Costa (1994) aliando o conhecimento teórico às ações práticas, em razão do seu papel de professor e de técnico comprometido com a elaboração de planos, destaca duas ordens de críticas relativas às práticas de planejamento moderno: num primeiro momento, as críticas de ordem prática, as procedentes do interior do grupo de planejadores, as quais se referiam à operacionalidade dos planos em razão da comprovação dos limitados resultados; e num segundo momento, as de ordem teórico-reflexiva, substanciadas nos avanços dos estudos urbanos nas ciências sociais, as quais refletem maior aprofundamento e amadurecimento, pois se exploram os aspectos teóricos e práticos do planejamento urbano no contexto da dinâmica urbana e do papel do Estado.

Para este autor, quando a prática passou a ser problematizada e considerada atividade em crise, foram destacados os seguintes aspectos: os

PDLIs não orientaram o desenvolvimento das cidades e só incidentalmente os objetivos anunciados foram alcançados e as metas executivas realizadas; não foram reconhecidos na orientação das práticas político-administrativas, tanto do Executivo quanto do Legislativo municipal. Quanto à lógica interna dos planos, destaca-se a desvinculação entre as diretrizes e os instrumentos propostos, sem estratégia de viabilização de ação executiva e normativa e dos recursos disponíveis.

Ao admitir ser o plano uma carta de intenções, Costa (1994) sem qualquer sanção legal, comprova: o divórcio entre as metas e as possibilidades financeiras e operacionais do governo local; o descompromisso com os interesses e aspirações das comunidades; e a inexistência de recursos legais, de forma a tornar obrigatória a ação pública sobre o disposto no plano, executiva ou normativa.

Nas palavras de Costa (1994), o aspecto mais grave reside no distanciamento entre os planos, as comunidades e as administrações locais:

Parecia inegável que sua elaboração constituía um ritual burocrático cujo cumprimento formal, por parte das prefeituras, servia muito mais como demonstração de que enquadravam na política federal de desenvolvimento urbano: habilitavam-se, dessa forma à obtenção de financiamento de programas habitacionais, saneamento básico e de certos equipamentos sociais, estes sim de interesse dos políticos locais (COSTA, 1999, p.12).

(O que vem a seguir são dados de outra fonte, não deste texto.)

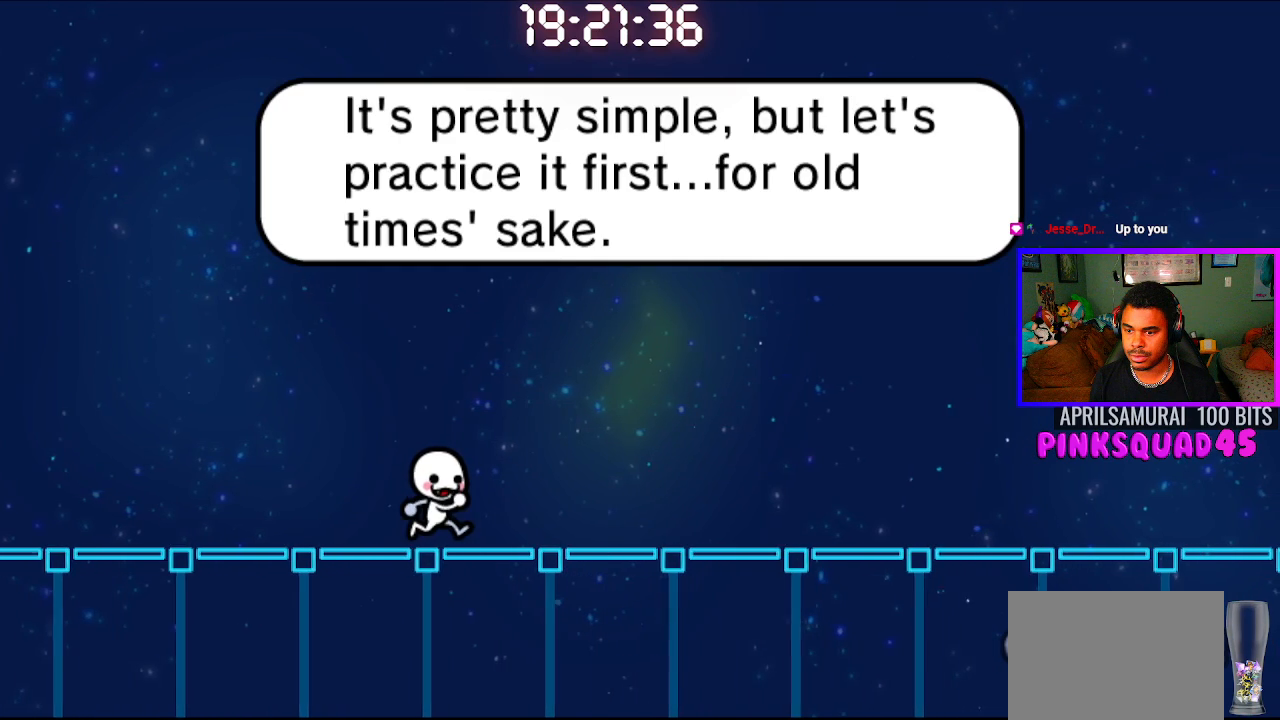
{"buttons": [], "left_stick": "center", "right_stick": "center", "events": []}
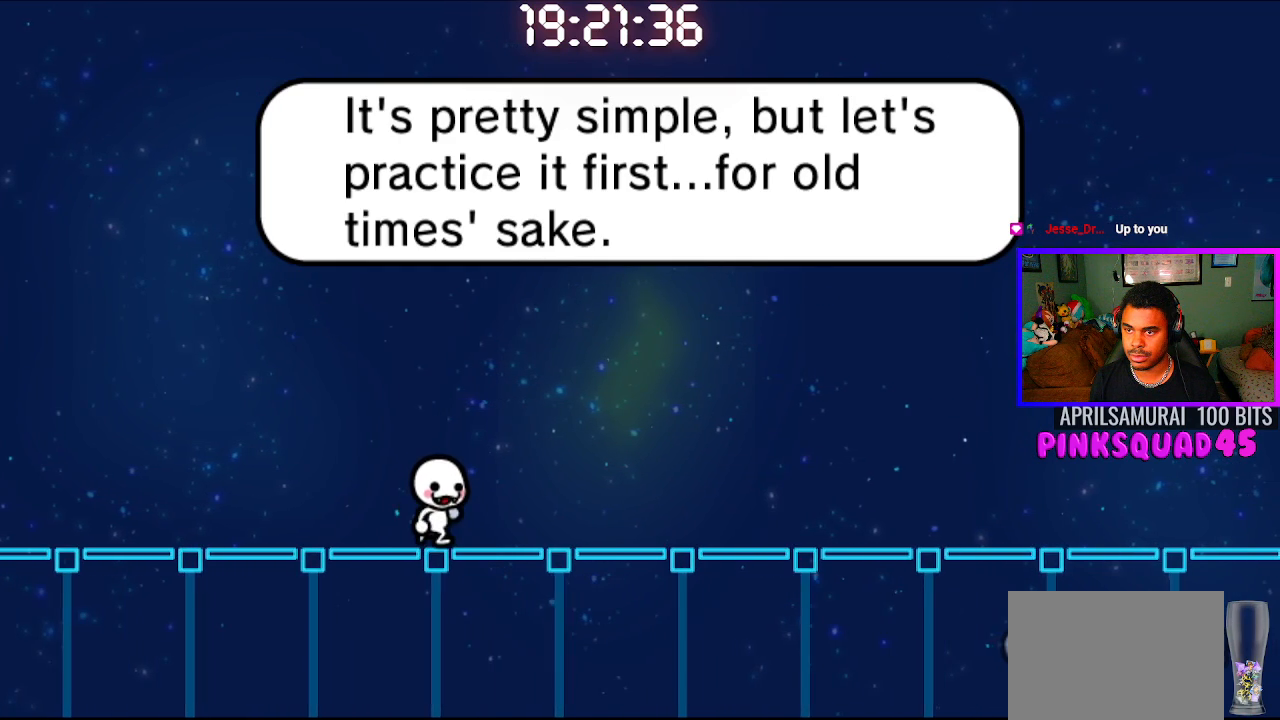
{"buttons": [], "left_stick": "center", "right_stick": "center", "events": []}
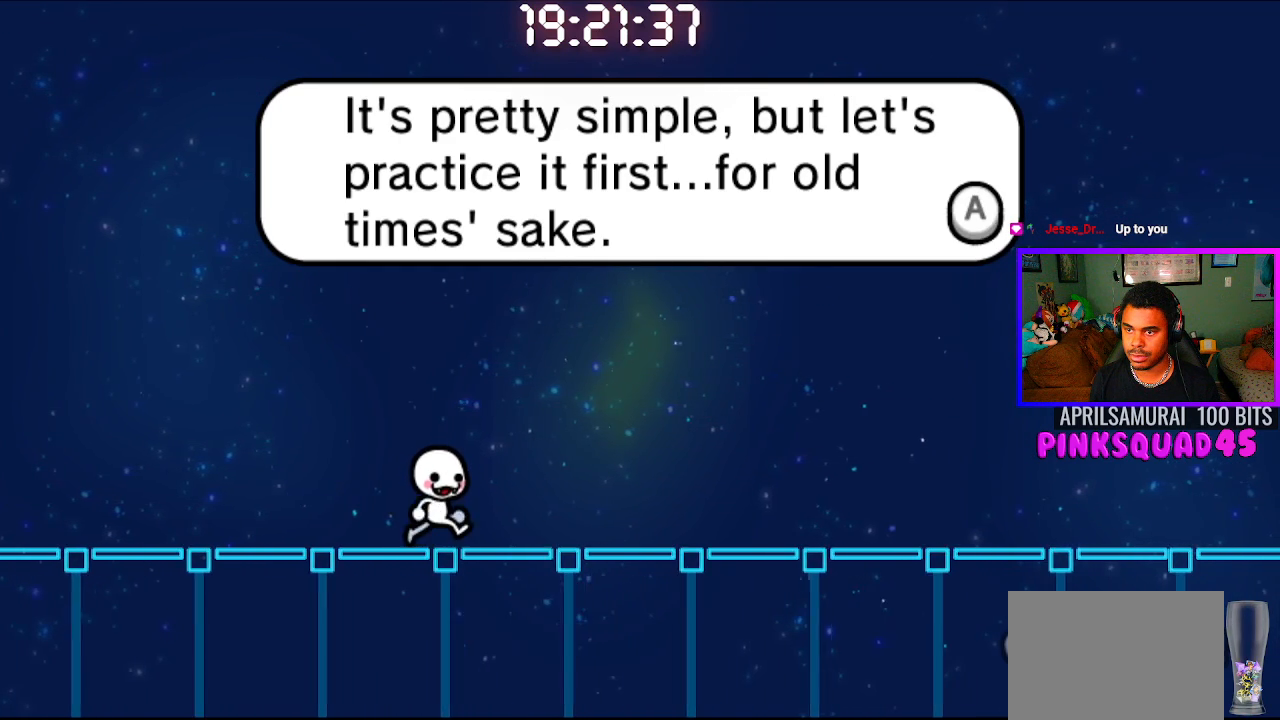
{"buttons": [], "left_stick": "center", "right_stick": "center", "events": [[133, "CROSS", "down"], [367, "CROSS", "up"]]}
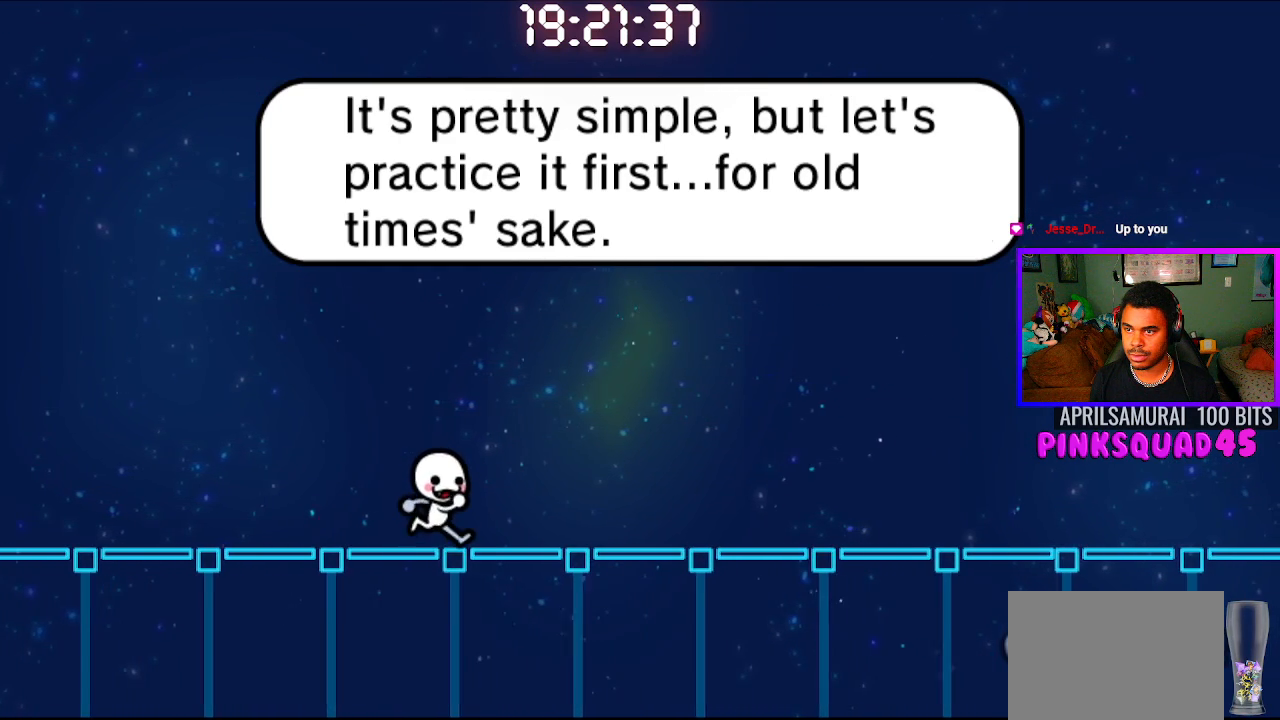
{"buttons": [], "left_stick": "center", "right_stick": "center", "events": []}
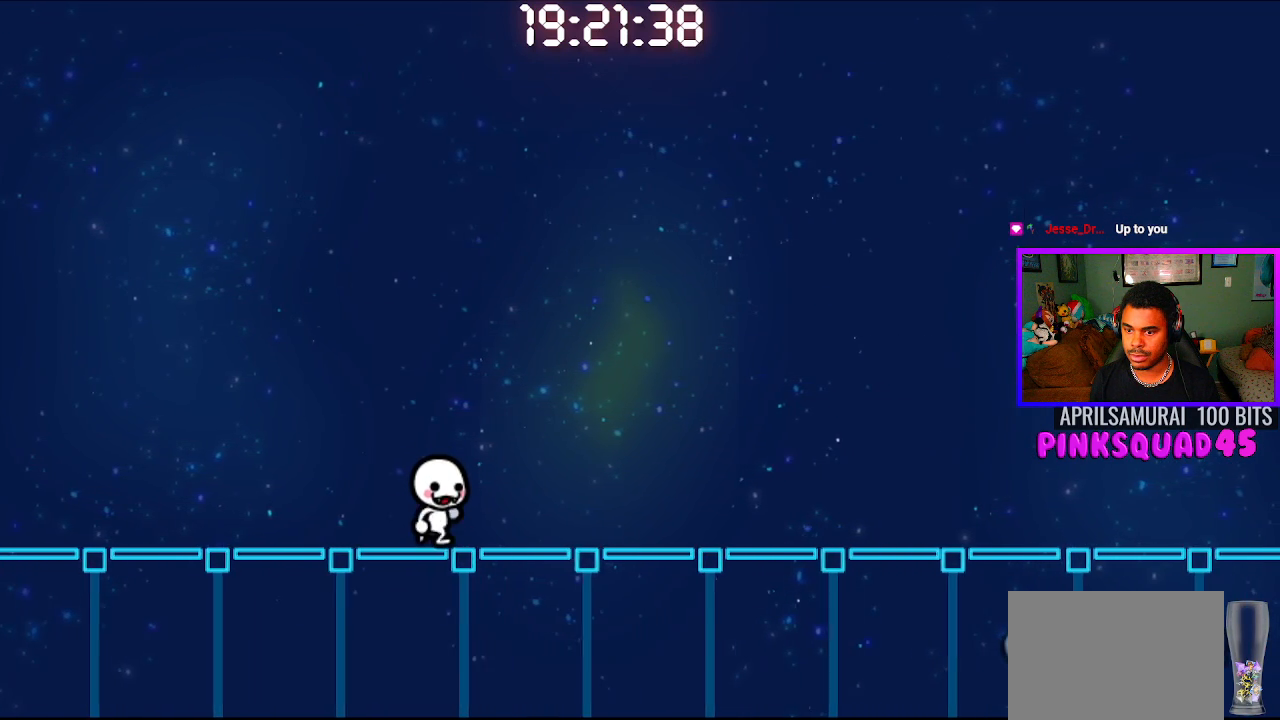
{"buttons": [], "left_stick": "center", "right_stick": "center", "events": []}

Nesse sentido, o cerne destas críticas remete à relação entre técnica e política, no planejamento moderno, cujo discurso competente era compatível com os interesses das elites econômicas e políticas, alinhadas à reprodução das relações capitalistas dos países centrais. Desta forma, os planos nos aspectos funcionais relativos à urbanização corporativa, serviram de diretrizes e, mais precisamente, como recurso burocrático de inserção nos programas e fonte de recursos nacionais e internacionais. É inegável sua contribuição à cultura do planejamento urbano, ao produzirem documentos, criarem instituições e contribuírem para a formação dos profissionais.